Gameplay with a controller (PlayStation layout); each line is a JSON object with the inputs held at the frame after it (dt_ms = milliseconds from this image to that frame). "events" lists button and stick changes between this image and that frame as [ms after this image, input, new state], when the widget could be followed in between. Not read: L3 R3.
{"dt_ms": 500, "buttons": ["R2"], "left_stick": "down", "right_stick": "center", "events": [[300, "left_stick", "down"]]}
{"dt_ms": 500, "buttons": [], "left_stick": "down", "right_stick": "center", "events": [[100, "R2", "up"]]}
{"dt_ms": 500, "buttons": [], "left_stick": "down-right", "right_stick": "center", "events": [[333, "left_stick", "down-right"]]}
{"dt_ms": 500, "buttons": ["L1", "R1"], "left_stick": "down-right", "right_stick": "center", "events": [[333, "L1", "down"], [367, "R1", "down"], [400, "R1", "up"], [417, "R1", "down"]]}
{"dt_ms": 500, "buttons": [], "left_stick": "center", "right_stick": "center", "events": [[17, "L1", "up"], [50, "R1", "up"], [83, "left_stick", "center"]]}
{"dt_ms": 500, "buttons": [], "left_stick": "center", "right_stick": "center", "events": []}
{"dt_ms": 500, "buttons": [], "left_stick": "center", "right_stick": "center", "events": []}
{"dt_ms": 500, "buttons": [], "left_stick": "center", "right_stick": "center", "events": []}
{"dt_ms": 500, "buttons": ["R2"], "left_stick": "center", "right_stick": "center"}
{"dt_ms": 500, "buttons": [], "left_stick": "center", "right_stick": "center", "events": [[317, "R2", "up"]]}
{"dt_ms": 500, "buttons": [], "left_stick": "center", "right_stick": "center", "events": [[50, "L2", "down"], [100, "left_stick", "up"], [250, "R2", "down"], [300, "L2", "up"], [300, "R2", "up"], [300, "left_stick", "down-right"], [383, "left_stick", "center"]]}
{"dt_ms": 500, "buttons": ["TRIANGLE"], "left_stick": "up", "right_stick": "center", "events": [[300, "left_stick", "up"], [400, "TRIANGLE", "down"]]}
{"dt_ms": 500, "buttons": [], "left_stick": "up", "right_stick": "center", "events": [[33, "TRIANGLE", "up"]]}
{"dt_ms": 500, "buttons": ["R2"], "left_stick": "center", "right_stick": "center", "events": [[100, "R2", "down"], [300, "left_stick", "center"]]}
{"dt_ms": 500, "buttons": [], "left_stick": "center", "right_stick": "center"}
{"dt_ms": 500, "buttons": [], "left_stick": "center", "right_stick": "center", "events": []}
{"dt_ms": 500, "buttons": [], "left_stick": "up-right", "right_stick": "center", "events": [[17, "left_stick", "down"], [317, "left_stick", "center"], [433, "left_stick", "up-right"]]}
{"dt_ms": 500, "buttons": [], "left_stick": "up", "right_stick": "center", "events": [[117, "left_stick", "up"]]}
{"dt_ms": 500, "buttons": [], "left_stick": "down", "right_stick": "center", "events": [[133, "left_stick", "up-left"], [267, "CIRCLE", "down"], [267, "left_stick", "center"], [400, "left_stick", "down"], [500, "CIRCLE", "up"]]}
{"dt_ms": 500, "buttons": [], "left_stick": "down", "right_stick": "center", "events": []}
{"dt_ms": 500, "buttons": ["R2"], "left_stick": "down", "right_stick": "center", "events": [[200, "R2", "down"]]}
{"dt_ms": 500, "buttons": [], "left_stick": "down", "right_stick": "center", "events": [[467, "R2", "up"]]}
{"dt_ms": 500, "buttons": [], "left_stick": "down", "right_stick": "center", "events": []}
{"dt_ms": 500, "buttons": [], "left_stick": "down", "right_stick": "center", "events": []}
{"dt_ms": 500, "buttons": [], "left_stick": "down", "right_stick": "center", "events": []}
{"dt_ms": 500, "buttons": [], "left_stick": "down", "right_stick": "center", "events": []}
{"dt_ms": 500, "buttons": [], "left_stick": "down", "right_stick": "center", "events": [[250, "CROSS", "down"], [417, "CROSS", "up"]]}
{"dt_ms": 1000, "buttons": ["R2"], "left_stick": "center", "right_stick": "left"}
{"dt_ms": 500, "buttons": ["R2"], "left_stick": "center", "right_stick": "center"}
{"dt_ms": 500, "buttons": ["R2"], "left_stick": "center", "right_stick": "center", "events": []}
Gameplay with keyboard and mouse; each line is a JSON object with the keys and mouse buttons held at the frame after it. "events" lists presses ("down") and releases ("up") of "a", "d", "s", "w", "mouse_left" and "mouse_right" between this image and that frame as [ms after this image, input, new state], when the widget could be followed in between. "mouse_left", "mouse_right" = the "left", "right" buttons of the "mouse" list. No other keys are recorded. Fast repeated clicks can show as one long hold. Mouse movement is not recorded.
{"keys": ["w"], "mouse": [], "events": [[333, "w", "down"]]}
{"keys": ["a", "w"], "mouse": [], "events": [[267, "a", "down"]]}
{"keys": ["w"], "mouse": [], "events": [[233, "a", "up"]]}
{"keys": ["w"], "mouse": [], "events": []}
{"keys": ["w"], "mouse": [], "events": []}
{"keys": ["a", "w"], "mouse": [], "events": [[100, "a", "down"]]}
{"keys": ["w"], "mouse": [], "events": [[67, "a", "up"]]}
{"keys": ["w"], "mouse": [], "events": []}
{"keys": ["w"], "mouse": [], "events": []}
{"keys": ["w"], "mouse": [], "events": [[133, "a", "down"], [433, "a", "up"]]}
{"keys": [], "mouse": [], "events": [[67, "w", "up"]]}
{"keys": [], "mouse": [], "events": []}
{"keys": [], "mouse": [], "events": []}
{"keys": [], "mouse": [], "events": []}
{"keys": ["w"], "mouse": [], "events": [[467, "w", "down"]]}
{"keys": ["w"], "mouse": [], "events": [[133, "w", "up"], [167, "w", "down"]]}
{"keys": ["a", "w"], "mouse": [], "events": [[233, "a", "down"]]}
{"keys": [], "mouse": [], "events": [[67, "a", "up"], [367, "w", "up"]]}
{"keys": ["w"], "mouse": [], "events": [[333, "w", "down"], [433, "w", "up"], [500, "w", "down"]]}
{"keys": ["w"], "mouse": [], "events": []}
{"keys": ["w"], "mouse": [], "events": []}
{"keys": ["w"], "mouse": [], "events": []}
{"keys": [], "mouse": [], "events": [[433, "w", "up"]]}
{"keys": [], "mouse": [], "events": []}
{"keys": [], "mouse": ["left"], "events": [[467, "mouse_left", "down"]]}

---------------

THE PROBLEM: Figure out how many lines of the material include the string "TRIANGLE", and reply with only that figure.

OUTPUT OF THE TASK: 2